Eleição para autodefensor 2026 promove vivência cidadã entre alunos na APAE de Mogi

Participaram da eleição 11 alunos do socioeducacional, que se candidataram espontaneamente e desenvolveram suas próprias propostas

Eleição para autodefensor 2026 promove vivência cidadã entre alunos na APAE de Mogi
Na APAE, a escolha é realizada a cada três anos, por meio de votação entre os estudantes, garantindo uma vivência real da democracia dentro da instituição
Eleição para autodefensor 2026 promove vivência cidadã entre alunos na APAE de Mogi
Eleição para autodefensor 2026 promove vivência cidadã entre alunos na APAE de Mogi

A APAE de Mogi das Cruzes realizou, ao longo das últimas semanas, um processo eleitoral interno para a escolha dos autodefensores que atuarão a partir de 2026. A iniciativa teve como objetivo eleger um casal de alunos como titulares e outro como suplentes, para representar os demais estudantes na diretoria da APAE durante o triênio 2026-2028.

Participaram da eleição 11 alunos do socioeducacional, que se candidataram espontaneamente e desenvolveram suas próprias propostas. Ao longo da preparação, as turmas participaram de rodas de conversa sobre política, o papel de representantes e eleitores e o significado do cargo de autodefensor. O processo também contou com campanha eleitoral, com produção de cartazes, materiais visuais e jingles, ampliando a compreensão sobre comunicação, escuta e influência na escolha de líderes.

“Essa experiência foi muito importante, pois permitiu que nossos alunos entendessem, de forma concreta, que suas opiniões têm valor. Eles aprenderam que podem representar o grupo, defender ideias e participar das decisões. Foi um exercício de cidadania que fortaleceu autoestima, autonomia e pertencimento. A inclusão também se faz no direito de participar da vida pública, e isso começa aqui, no dia a dia deles”, afirmou Ana Paula Nogaroto, diretora pedagógica da unidade.

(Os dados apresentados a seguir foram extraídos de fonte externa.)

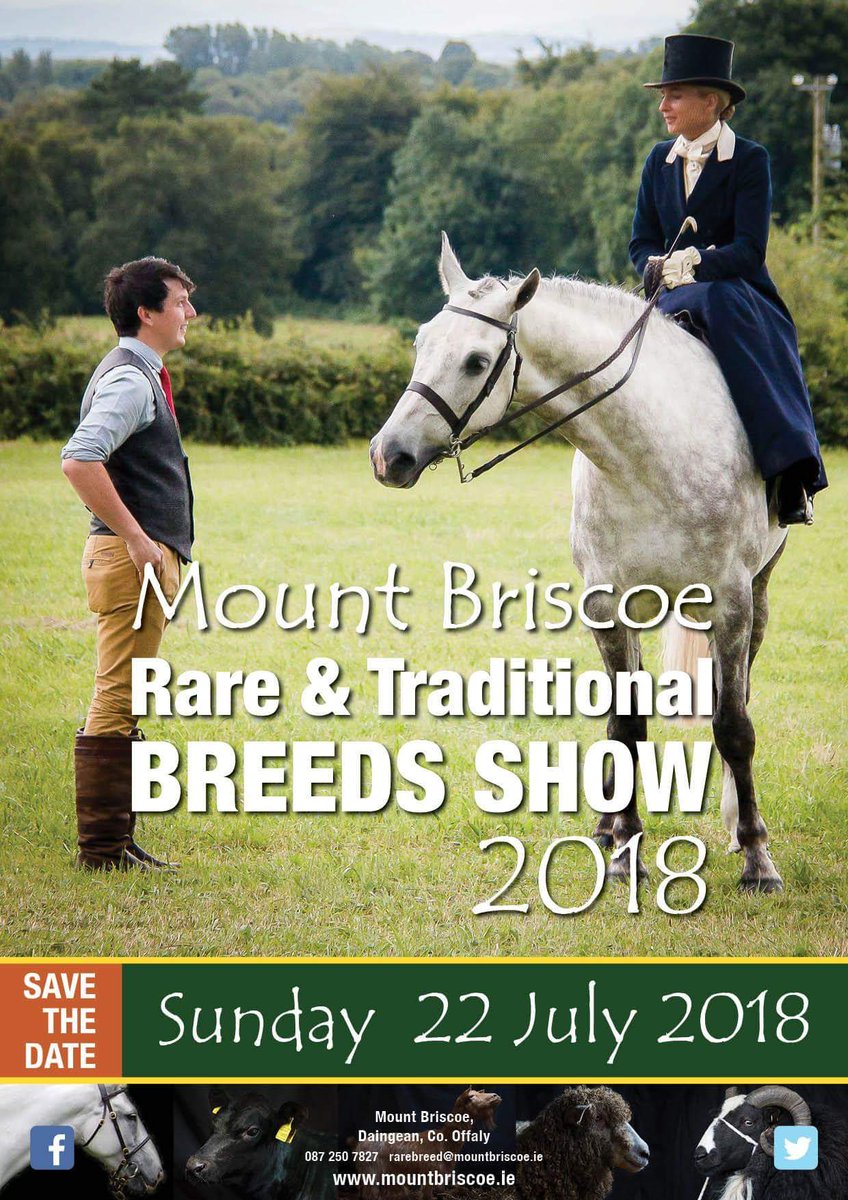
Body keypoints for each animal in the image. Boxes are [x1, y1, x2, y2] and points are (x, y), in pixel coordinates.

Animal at [370, 234, 789, 893]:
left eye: (475, 361)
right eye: (420, 344)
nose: (389, 456)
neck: (648, 452)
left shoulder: (732, 600)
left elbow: (733, 726)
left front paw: (755, 856)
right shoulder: (608, 605)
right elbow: (625, 727)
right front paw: (624, 849)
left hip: (759, 594)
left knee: (737, 698)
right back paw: (607, 825)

Para garantir acessibilidade, a votação utilizou colas com fotos dos candidatos, possibilitando que todos os estudantes acima de 16 anos votassem com autonomia, inclusive aqueles que ainda não leem. O voto foi secreto e realizado em uma cabine montada especialmente para a ocasião, com um tablet que simulava uma urna eletrônica, recurso desenvolvido pela monitora de informática Bruna Conceição Rodrigues. A contagem dos votos seguiu procedimentos formais, reforçando transparência e seriedade no processo.

A professora Flávia Marques, que atuou na condução pedagógica da proposta, destacou que a experiência ultrapassou a escolha dos representantes. “Trabalhamos o respeito ao outro, o diálogo e a responsabilidade. Eles compreenderam que uma eleição não é apenas sobre quem vence, mas sobre pensar coletivamente, ouvir ideias e construir juntos. Foi uma vivência muito rica, que envolveu todos de forma significativa.”

Foram eleitos como autodefensores Leonardo Marciano Gonçalves (27 anos) e Sabrina Belarmino Sampaio (23 anos). Como suplentes, assumirão Vinícius Antonio Santana Ferreira (25 anos) e Carolina Roberta Aparecida dos Santos (30 anos). O processo contou com o acompanhamento de 12 professoras do socioeducacional, que orientaram as atividades e apoiaram a participação dos estudantes.

A coordenadora pedagógica Andréa Cristina de Almeida, que atuou como mesária no dia da votação, ressaltou o envolvimento e seriedade dos alunos. “Eles esperaram sua vez, respeitaram o espaço, acolheram o resultado e comemoraram juntos. Foi bonito ver a maturidade, o diálogo e o comprometimento. Eles sabiam que aquilo era sério e se colocaram como verdadeiros cidadãos.”

Além da eleição, o projeto abordou temas como saber ganhar e perder, colaboração, tomada de decisões e responsabilidade no exercício da representação. Segundo a equipe pedagógica, o entusiasmo dos alunos e o engajamento espontâneo demonstram o impacto da atividade como prática de formação cidadã.

O papel do autodefensor

O autodefensor é um aluno com deficiência intelectual e/ou múltipla eleito para representar seus colegas em discussões internas, sugerir melhorias, defender direitos e fortalecer a inclusão. Ele atua como porta-voz, promovendo autonomia, protagonismo e participação ativa na vida comunitária.

Na APAE, a escolha ocorre a cada três anos, por meio de votação entre os estudantes, garantindo uma vivência real de democracia no ambiente escolar.